■ INSTRUCTION 1 ■
In the records below, copy out unchanged the part that opens with the line containing "collector number: 2805" and closes with the line containing "state / province: Hubei", both of those lines included.

This morning, I was sitting in front of my warm fire, contemplating how to pray for a situation that deeply affected my family and me. I began to question the Lord about the somewhat futility of my prayers. My conversation was brief and poignant, to say the least, as it reached into the recesses of my mind and heart.
"Lord," I said as I always seem to begin my conversations with Him, 'do my prayers take flight on wings soaring into the heavens straight to your hearing ears? Or do they hit the floor like a hard rock? It seems that so often they fall, rolling off my lips, hitting the floor with a thud, no longer to be heard by the Father. They take up space in my early morning time with you. Sometimes, they begin to take flight but are pushed around the room with a faint gust of air that passes through the room from the furnace. I can feel they have lost their lift as they try to rise to the throne of grace. My only task for the morning is to receive an answer for this prayer, but in its pursuit to be heard by the Father, it seems empty & without life.'
Praying, at times, seems like a futile exercise that I do every day, in which I am trying to be proper and walk in obedience to the Word. You know the scriptures that have been stored deep inside our hearts. For example, "Pray without ceasing, or let your prayers be made known….". I have given proclamations to others to tell them how they should pray.

■ GIVEN INFORMATION ■
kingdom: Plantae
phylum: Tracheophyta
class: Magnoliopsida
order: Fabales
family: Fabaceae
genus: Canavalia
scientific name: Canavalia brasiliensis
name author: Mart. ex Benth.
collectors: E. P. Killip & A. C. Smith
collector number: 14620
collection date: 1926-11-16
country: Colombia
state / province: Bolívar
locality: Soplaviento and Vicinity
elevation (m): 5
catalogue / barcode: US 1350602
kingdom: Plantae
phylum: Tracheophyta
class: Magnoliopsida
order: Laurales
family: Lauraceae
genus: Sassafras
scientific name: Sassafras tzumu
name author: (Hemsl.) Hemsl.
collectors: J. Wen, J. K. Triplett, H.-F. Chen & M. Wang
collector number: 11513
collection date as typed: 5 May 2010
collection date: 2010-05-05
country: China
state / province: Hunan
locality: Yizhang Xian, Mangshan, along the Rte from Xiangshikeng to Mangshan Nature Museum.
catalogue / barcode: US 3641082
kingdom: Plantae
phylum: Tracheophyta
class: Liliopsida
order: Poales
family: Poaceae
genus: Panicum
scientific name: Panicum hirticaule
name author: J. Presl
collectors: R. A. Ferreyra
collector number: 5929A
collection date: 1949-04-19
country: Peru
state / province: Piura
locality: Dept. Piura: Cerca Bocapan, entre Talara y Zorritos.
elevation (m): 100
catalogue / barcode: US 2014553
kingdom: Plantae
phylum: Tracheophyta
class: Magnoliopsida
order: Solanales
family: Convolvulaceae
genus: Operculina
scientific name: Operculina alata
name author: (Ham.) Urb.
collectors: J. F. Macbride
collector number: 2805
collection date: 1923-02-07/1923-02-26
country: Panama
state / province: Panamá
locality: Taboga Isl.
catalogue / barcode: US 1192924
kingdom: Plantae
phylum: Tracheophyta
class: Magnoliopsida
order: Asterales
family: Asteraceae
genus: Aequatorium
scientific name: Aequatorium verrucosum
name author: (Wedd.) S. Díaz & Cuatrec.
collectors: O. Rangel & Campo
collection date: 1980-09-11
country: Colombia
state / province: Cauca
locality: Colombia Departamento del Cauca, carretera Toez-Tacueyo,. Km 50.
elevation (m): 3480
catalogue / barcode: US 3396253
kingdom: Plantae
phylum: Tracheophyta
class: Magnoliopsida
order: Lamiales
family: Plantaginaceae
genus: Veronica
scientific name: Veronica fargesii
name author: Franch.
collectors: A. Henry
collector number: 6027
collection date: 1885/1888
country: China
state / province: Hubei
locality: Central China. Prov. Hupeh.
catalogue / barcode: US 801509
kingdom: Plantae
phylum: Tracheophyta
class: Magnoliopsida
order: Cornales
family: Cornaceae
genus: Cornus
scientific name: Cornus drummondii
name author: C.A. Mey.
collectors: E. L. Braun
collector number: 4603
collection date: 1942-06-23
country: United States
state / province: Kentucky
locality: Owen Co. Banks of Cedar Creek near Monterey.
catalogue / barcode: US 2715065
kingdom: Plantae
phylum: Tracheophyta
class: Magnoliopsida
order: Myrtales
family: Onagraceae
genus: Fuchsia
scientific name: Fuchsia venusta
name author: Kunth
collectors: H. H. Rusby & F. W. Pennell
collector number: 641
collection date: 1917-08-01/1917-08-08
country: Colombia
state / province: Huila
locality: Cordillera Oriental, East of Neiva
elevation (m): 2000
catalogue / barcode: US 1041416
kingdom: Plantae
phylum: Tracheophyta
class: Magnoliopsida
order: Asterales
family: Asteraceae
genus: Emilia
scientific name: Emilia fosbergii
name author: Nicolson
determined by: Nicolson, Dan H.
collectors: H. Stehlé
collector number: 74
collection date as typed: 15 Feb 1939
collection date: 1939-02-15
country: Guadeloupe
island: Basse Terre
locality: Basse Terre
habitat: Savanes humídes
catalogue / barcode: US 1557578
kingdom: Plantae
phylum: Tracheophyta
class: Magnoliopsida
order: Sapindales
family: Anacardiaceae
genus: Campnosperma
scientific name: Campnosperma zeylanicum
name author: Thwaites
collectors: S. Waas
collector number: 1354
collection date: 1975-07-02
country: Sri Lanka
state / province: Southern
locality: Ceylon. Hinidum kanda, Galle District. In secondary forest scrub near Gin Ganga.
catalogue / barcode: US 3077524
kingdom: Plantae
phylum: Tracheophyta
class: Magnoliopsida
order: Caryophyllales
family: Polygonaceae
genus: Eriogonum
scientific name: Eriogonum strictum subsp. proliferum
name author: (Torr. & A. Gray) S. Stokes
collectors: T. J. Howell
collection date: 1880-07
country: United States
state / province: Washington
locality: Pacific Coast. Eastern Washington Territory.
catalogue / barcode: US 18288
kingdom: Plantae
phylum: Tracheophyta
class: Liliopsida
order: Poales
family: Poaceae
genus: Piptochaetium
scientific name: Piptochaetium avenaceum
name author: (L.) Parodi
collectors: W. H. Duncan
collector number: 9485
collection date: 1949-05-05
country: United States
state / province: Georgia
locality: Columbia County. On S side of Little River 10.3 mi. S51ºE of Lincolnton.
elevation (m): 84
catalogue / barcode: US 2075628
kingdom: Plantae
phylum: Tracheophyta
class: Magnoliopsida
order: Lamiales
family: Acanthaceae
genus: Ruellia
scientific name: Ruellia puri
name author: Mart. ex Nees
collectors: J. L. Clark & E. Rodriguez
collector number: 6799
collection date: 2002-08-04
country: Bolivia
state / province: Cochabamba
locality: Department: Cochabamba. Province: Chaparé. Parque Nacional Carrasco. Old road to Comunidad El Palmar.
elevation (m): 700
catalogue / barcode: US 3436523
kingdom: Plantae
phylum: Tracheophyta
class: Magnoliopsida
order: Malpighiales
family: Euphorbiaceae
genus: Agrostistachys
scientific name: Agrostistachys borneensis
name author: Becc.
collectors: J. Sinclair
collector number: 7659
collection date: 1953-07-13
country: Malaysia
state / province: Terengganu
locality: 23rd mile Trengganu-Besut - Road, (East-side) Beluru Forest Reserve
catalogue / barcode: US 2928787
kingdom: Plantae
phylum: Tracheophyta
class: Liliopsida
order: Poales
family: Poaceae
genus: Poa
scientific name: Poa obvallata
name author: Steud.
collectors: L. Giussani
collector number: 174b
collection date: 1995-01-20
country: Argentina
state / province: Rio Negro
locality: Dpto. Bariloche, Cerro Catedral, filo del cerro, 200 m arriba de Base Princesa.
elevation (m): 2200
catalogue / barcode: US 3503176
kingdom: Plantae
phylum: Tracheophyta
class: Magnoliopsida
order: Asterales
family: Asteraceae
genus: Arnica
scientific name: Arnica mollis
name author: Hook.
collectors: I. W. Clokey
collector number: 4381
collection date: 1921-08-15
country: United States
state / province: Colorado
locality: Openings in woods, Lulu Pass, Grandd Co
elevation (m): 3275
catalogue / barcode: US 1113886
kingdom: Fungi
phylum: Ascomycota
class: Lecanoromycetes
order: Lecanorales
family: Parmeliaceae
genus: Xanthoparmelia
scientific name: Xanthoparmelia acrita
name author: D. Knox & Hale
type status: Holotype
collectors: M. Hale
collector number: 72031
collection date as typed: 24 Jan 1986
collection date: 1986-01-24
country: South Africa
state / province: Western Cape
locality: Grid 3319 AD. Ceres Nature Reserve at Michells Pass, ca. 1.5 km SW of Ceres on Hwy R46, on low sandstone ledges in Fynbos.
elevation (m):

■ INSTRUCTION 2 ■
In the passage about prayer, where was the writer sitting that morning?

■ FULL ANSWER 1 ■
collector number: 2805
collection date: 1923-02-07/1923-02-26
country: Panama
state / province: Panamá
locality: Taboga Isl.
catalogue / barcode: US 1192924
kingdom: Plantae
phylum: Tracheophyta
class: Magnoliopsida
order: Asterales
family: Asteraceae
genus: Aequatorium
scientific name: Aequatorium verrucosum
name author: (Wedd.) S. Díaz & Cuatrec.
collectors: O. Rangel & Campo
collection date: 1980-09-11
country: Colombia
state / province: Cauca
locality: Colombia Departamento del Cauca, carretera Toez-Tacueyo,. Km 50.
elevation (m): 3480
catalogue / barcode: US 3396253
kingdom: Plantae
phylum: Tracheophyta
class: Magnoliopsida
order: Lamiales
family: Plantaginaceae
genus: Veronica
scientific name: Veronica fargesii
name author: Franch.
collectors: A. Henry
collector number: 6027
collection date: 1885/1888
country: China
state / province: Hubei

■ FULL ANSWER 2 ■
In front of a warm fire.